Would you print the lines below exactly, beginning at the line that has "left back paw: (247, 661)" and stopping after the line that has "root of tail: (403, 271)"? Only those lines, and no pictures.

───── MATERIAL PROVIDED

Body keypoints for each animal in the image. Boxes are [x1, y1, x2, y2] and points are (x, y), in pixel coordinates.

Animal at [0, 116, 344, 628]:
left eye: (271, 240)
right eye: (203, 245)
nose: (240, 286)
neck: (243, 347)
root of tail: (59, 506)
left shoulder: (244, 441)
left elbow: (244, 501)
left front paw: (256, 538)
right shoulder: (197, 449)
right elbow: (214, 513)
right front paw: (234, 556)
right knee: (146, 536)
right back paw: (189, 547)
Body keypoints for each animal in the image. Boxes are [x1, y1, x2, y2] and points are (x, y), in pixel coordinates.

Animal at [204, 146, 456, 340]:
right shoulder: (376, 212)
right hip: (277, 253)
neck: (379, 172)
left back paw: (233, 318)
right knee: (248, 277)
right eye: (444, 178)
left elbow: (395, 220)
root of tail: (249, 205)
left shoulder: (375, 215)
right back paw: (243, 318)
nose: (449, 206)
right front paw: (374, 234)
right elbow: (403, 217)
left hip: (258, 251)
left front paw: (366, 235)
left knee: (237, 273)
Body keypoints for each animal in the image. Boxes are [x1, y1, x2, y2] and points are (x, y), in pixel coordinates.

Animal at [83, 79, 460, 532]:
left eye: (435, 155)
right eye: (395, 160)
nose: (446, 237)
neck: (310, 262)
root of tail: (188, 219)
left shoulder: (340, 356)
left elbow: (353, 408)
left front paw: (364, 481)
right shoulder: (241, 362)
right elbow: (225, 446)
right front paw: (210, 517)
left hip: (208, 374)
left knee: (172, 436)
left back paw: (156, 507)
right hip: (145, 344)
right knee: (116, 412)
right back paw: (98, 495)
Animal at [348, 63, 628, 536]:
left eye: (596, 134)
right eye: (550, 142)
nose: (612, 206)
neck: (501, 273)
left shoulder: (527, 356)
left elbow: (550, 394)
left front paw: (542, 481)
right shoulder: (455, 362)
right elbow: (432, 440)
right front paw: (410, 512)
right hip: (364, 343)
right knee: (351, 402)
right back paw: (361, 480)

──────────
───── MATERIAL PROVIDED

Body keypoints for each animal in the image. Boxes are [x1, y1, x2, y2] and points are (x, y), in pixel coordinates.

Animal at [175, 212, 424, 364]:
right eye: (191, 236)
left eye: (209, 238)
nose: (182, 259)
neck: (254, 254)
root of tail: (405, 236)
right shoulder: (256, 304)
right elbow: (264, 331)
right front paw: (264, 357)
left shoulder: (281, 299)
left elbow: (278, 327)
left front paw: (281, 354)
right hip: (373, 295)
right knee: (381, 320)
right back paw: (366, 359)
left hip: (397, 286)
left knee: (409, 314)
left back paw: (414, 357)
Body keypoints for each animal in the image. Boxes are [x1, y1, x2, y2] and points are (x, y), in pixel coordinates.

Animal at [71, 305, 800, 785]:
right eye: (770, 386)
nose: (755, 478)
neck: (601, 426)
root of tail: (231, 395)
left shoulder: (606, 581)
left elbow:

──────────
───── MATERIAL PROVIDED

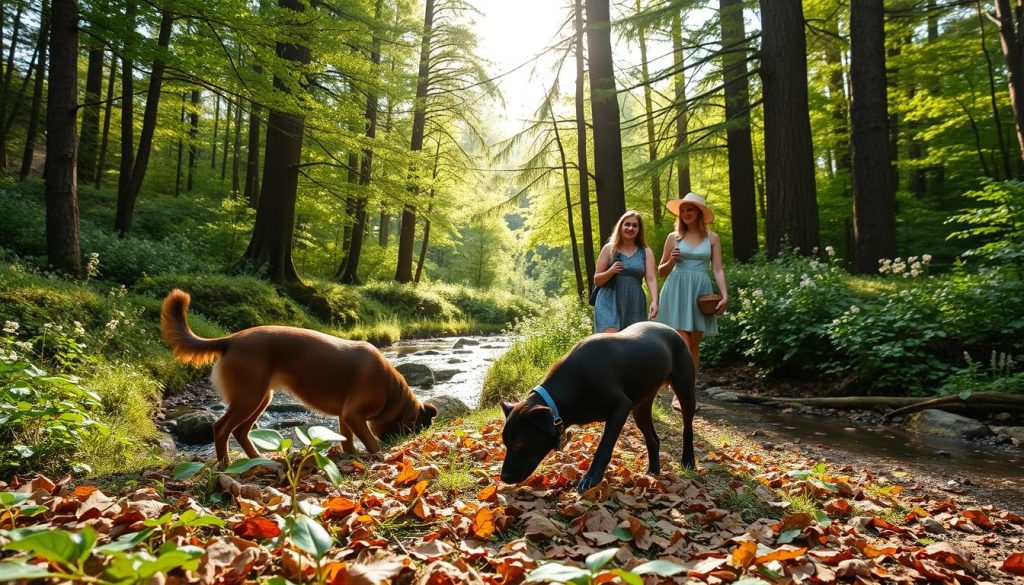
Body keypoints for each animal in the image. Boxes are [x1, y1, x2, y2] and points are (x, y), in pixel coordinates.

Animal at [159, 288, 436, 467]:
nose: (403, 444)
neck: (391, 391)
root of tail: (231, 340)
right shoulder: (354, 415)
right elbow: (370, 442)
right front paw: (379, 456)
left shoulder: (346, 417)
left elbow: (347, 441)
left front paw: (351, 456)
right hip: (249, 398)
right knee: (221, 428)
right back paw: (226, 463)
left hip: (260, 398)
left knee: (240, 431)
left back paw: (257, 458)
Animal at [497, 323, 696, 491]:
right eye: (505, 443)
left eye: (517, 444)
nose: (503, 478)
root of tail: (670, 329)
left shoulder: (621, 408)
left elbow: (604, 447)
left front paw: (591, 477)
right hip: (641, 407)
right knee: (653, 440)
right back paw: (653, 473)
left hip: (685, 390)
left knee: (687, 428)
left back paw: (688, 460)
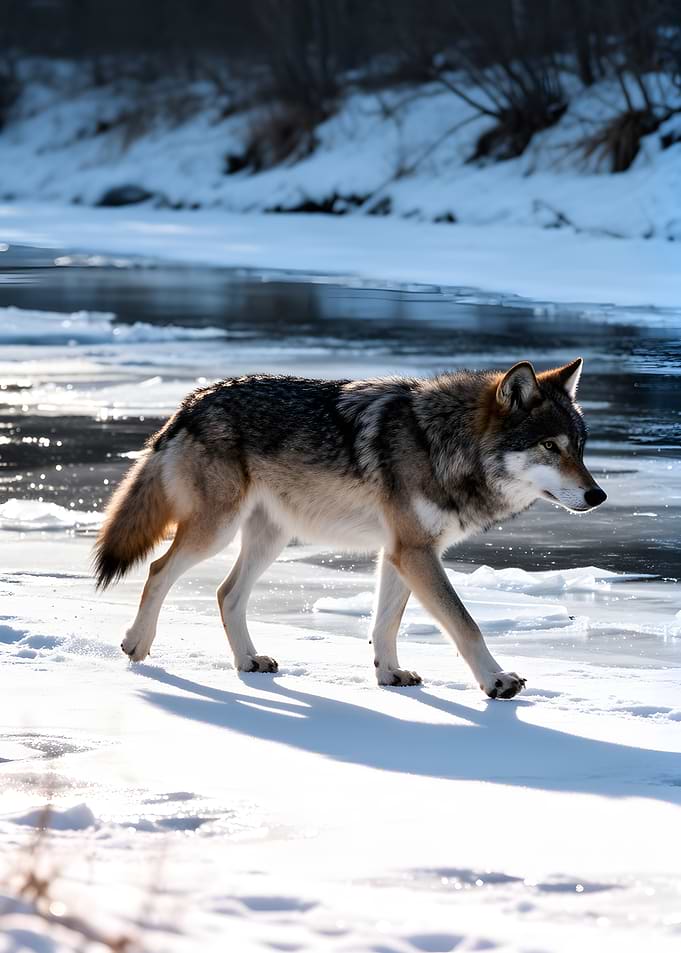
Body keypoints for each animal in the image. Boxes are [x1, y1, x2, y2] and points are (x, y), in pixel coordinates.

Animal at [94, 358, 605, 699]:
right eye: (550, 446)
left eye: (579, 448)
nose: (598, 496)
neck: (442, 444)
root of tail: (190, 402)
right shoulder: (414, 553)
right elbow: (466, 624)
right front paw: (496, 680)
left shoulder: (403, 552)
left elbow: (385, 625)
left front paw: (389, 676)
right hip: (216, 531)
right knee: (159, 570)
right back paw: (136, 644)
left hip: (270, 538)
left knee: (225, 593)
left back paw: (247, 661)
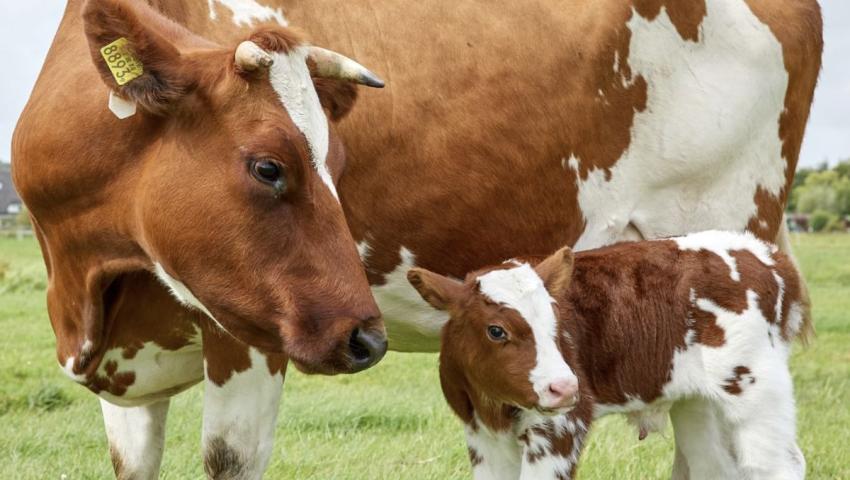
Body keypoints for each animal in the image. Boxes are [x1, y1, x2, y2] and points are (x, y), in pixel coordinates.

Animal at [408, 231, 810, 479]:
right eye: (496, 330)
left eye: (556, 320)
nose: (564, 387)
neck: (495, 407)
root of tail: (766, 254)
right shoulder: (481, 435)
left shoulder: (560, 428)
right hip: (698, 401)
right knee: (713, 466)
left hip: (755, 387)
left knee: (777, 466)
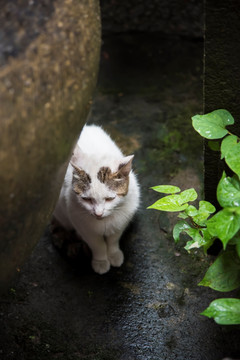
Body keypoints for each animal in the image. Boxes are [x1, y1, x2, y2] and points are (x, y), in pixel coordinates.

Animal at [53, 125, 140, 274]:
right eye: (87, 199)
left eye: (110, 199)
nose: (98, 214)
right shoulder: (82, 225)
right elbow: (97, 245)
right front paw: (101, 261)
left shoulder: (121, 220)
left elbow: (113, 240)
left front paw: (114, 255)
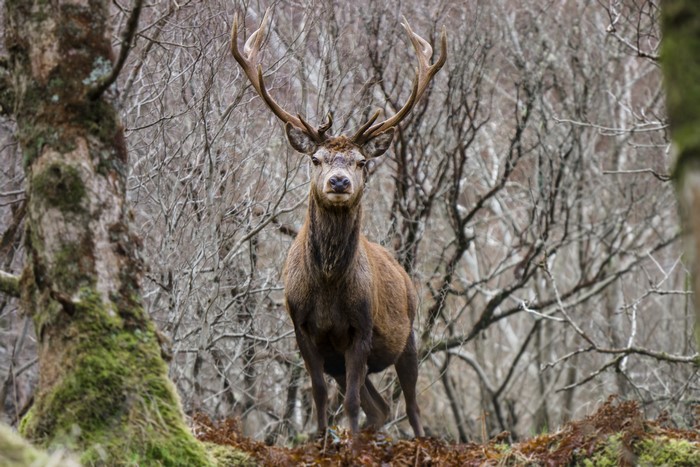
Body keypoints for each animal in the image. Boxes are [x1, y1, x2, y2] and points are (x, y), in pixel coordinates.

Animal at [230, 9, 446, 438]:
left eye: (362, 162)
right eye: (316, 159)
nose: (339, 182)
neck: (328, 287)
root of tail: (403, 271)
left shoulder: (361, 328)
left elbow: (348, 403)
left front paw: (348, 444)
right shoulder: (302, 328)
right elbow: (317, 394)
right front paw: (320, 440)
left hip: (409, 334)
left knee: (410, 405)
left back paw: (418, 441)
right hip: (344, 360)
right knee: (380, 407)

──────────

*SOLVED PROBLEM*.
left back paw: (247, 661)
Body keypoints for each animal in the image. Boxes are [x1, y1, x2, y2] and points are (x, y), in pixel coordinates.

Animal at [408, 231, 810, 479]:
right eye: (496, 330)
left eye: (556, 320)
nose: (564, 387)
neck: (495, 407)
root of tail: (766, 254)
right shoulder: (481, 435)
left shoulder: (560, 428)
right hip: (698, 401)
right knee: (713, 466)
left hip: (755, 387)
left knee: (777, 466)
Body keypoints for each animal in the image. Boxes are [x1, y1, x2, y2] and points are (x, y), in pixel coordinates.

Animal at [53, 125, 140, 274]:
right eye: (87, 199)
left eye: (110, 199)
nose: (98, 214)
right shoulder: (82, 225)
right elbow: (97, 245)
right front paw: (101, 261)
left shoulder: (121, 220)
left elbow: (113, 240)
left front paw: (114, 255)
Body keypoints for each animal in the image. Boxes are [x1, y1, x2, y2] and points are (x, y), in pixel coordinates.

Animal at [230, 9, 446, 438]:
left eye: (362, 162)
right eye: (316, 159)
nose: (339, 182)
neck: (328, 287)
root of tail: (403, 271)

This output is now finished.